Now, stalls that sell candy and magazines are selling electronic cigarettes, and many supermarkets near schools are also selling these products to students.

Many young people who have never smoked before are using electronic cigarettes, which come in over 16,000 different flavors.

The Consumer Association of Penang has called for an immediate decision to be made in banning electronic cigarettes and their potential harm on the brain development of young people.

According to a survey conducted by CAP, Subbarow stated that the investigation revealed children, including primary and secondary school girls, are becoming addicted to e-cigarettes, and young people are increasing their smoking habits.

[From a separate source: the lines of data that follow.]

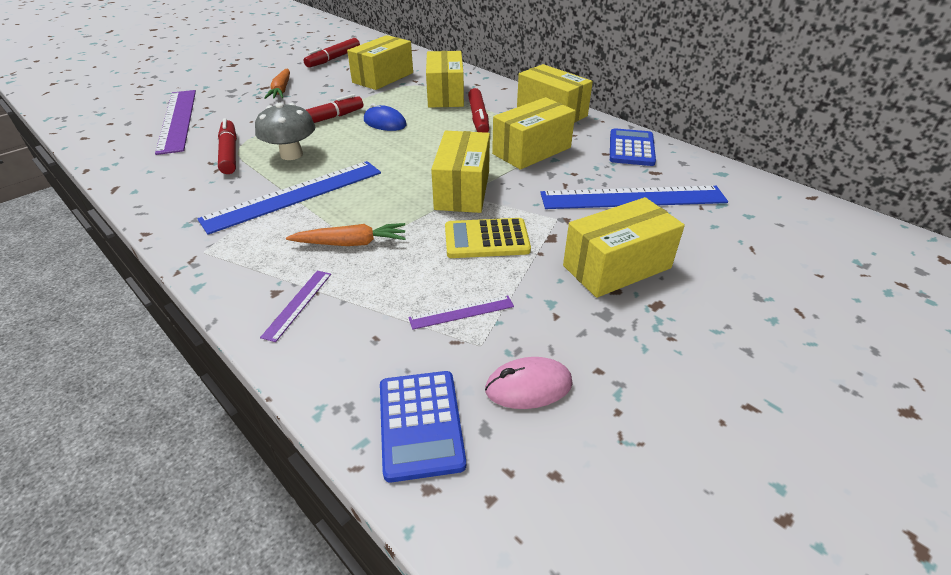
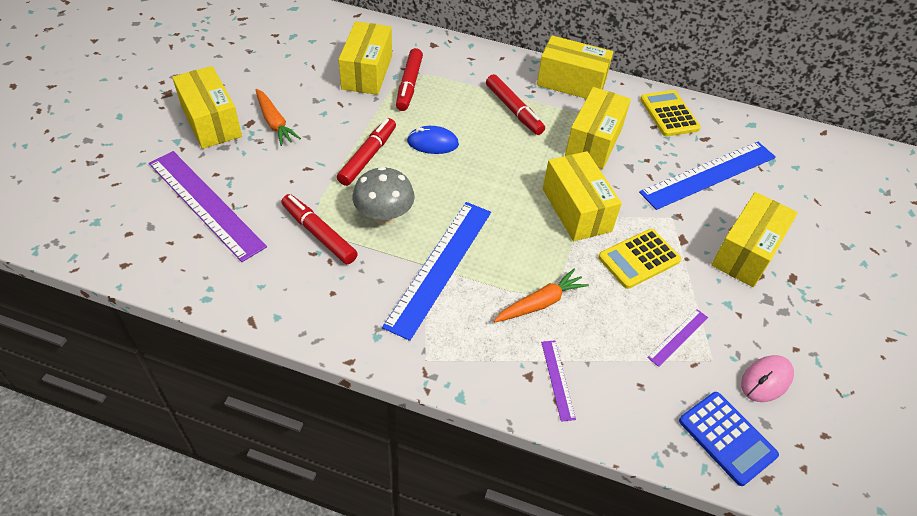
camera: 30 degrees left, 10 degrees up
red marker [304,38,360,67] -> red marker moved to [396,48,423,111]
yellow box [426,51,464,108] -> yellow box moved to [172,66,242,149]
blue calculator [610,128,656,166] -> yellow calculator [640,90,701,136]

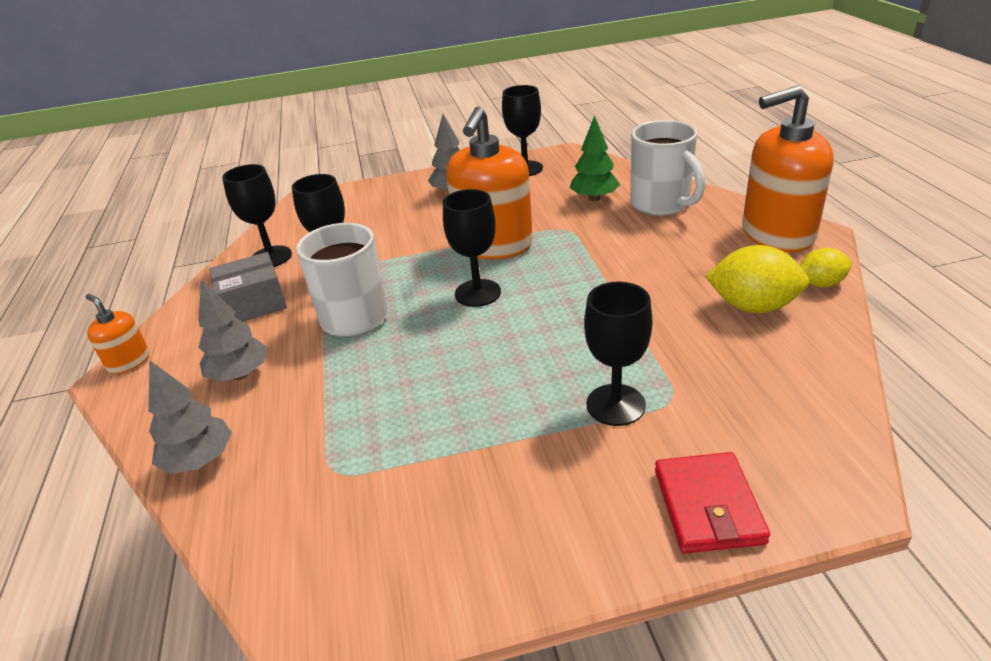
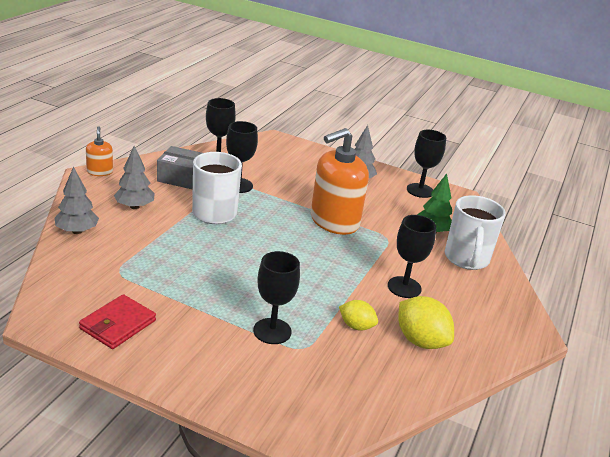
camera: 30 degrees right, 5 degrees down
black goblet [443,189,501,307] -> black goblet moved to [388,215,436,298]
red wallet [655,452,770,553] -> red wallet moved to [79,294,156,349]
orange soap dispenser [742,86,834,252] -> none
yellow lemon [800,248,852,287] -> yellow lemon moved to [339,300,378,331]

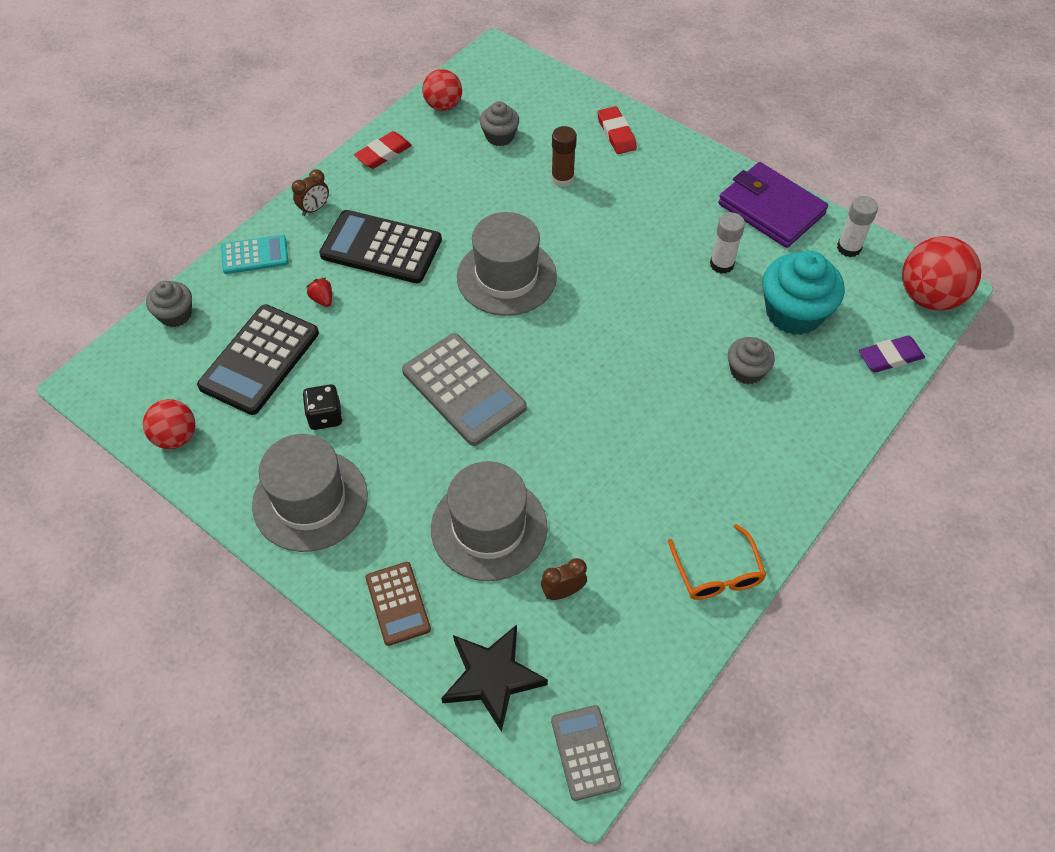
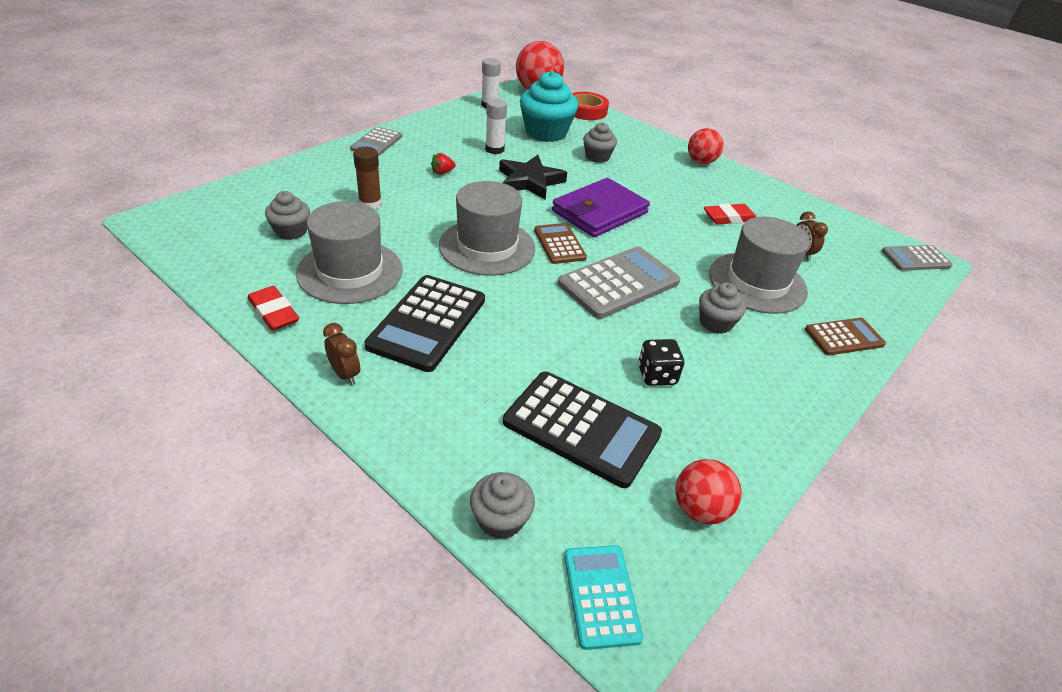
camera: 90 degrees left, 15 degrees down
turquoise calculator [221,235,289,274] -> turquoise calculator moved to [564,545,643,650]
grey hat [252,434,368,552] -> grey hat moved to [296,201,403,304]
red strawberry [306,278,332,307] -> red strawberry moved to [431,153,456,175]
red ball [422,69,462,111] -> red ball moved to [688,128,723,164]
black star [441,625,548,732] -> black star moved to [499,155,567,200]
red eraser [597,106,637,154] -> red eraser moved to [704,204,756,224]
orange glasses [668,524,766,600] -> none
purple wallet [718,162,828,248] -> purple wallet moved to [552,178,650,237]
purple eraser [859,336,925,373] -> red tape [572,92,609,120]
none -> grey calculator [350,127,402,156]
none -> brown calculator [534,223,587,264]
none -> grey cupcake [699,283,746,334]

According to a report by the Campaign for Tobacco-Free Kids, these e-cigarettes are like candy to these children due to the fruity liquid flavors, he said.

In late July, Health Minister Khairy Jamaluddin tabled the Tobacco and Smoking Control Bill for its first reading in the Dewan Rakyat, with the aim of curbing smoking habits and protecting the health of Malaysians.

This law will apply to people born after 2007, rather than the initially proposed year of 2005.

If passed, Malaysia will not only ban smoking but also prohibit individuals born after 2007 from owning tobacco products.

The bill, also known as the Tobacco Endgame Bill, was initially put on hold and subsequently resubmitted to the parliamentary select committee after receiving various complaints and suggestions.